O uso de tecnologias de reconhecimento facial pela segurança pública no Brasil é marcado por lacunas legais, falta de transparência e potenciais violações de direitos fundamentais.
É o que aponta o relatório “Mapeando a Vigilância Biométrica”, elaborado pelo Centro de Estudos de Segurança e Cidadania (CESeC), instituição acadêmica vinculada à Universidade Candido Mendes, no Rio de Janeiro, em parceria com a Defensoria Pública da União (DPU).
O documento traz um panorama inédito do uso de reconhecimento facial na segurança pública em todos os estados brasileiros.
Segundo o levantamento, há 337 projetos ativos no país com potencial de monitorar cerca de 81 milhões de brasileiros – o equivalente a 40% da população. Apesar da ampla adesão, a pesquisa identificou que nenhum estado publica relatórios avaliando a eficácia da tecnologia e mais da metade não oferece informações claras sobre os contratos firmados ou os dados utilizados.
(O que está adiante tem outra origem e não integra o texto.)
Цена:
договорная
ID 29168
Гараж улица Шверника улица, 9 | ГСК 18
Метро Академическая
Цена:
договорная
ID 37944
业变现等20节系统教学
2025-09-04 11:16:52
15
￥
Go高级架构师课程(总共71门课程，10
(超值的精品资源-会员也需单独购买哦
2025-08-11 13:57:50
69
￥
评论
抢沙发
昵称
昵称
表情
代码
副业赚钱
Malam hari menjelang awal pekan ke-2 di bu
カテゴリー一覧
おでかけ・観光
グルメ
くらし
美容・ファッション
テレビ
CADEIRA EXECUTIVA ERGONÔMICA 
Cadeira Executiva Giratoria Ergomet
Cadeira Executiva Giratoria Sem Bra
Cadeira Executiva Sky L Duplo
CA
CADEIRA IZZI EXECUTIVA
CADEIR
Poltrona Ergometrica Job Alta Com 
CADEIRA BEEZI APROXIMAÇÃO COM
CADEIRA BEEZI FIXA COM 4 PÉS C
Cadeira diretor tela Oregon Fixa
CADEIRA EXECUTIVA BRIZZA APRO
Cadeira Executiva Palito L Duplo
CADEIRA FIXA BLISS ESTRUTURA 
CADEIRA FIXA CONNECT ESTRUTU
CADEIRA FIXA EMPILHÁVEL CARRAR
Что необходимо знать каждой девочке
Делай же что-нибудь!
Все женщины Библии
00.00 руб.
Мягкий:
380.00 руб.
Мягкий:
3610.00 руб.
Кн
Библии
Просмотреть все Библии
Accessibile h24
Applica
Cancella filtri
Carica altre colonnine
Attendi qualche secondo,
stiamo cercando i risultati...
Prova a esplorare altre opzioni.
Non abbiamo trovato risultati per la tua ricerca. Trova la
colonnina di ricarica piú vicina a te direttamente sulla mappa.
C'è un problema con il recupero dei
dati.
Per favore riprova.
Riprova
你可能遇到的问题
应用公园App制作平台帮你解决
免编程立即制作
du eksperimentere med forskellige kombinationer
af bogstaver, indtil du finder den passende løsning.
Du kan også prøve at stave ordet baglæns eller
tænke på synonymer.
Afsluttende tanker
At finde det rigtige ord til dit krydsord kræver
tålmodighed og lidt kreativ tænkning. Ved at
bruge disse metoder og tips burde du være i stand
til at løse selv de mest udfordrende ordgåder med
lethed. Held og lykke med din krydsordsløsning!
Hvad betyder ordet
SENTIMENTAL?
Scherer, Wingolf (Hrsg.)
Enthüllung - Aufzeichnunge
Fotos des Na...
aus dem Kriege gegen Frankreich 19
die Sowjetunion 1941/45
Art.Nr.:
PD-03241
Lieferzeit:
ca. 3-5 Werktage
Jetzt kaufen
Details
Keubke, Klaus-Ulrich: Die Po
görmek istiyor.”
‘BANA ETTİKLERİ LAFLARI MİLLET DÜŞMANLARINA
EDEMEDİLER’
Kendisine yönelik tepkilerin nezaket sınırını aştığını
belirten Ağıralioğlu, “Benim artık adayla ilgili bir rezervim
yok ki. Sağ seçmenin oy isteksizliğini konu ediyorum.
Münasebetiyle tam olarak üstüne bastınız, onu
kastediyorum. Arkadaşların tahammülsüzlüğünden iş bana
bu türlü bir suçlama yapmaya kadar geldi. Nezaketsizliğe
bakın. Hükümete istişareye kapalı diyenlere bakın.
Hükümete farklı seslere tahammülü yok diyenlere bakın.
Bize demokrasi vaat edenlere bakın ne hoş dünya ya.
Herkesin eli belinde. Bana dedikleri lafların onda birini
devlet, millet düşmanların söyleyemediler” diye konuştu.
Mato Grosso do Sul está entre os seis estados que declararam não utilizar a tecnologia de reconhecimento facial, ao lado de Acre, Rio Grande do Norte, Rondônia, Santa Catarina e Distrito Federal.
Estados como Bahia, Pará e Piauí estão entre os que mais investiram na tecnologia, com contratos que somam mais de R$ 160 milhões. Em contrapartida, 23% das unidades federativas consultadas não forneceram documentos ou dados completos sobre a implantação dos sistemas.
A pesquisa também denuncia a ausência de relatórios públicos, a inexistência de estudos sobre eficácia e impactos das ferramentas, bem como a falta de critérios para formação de listas de procurados. Um dos principais pontos críticos é a contratação de empresas privadas sem comunicação à Autoridade Nacional de Proteção de Dados (ANPD), o que viola a Lei Geral de Proteção de Dados.
Internacionalmente, sistemas similares têm sido alvo de restrições ou proibições em países como Reino Unido, França, Itália e Estados Unidos, diante de evidências de vieses raciais e falhas de identificação. No Brasil, mesmo com projetos de lei tramitando, ainda não há marco regulatório que discipline de forma clara o uso dessas tecnologias.
A DPU e o CESeC recomendam que, diante da falta de evidências sobre a eficácia e da existência de riscos comprovados às liberdades civis, a adoção do reconhecimento facial seja suspensa até que haja regulação adequada, transparência e garantia de proteção aos direitos fundamentais.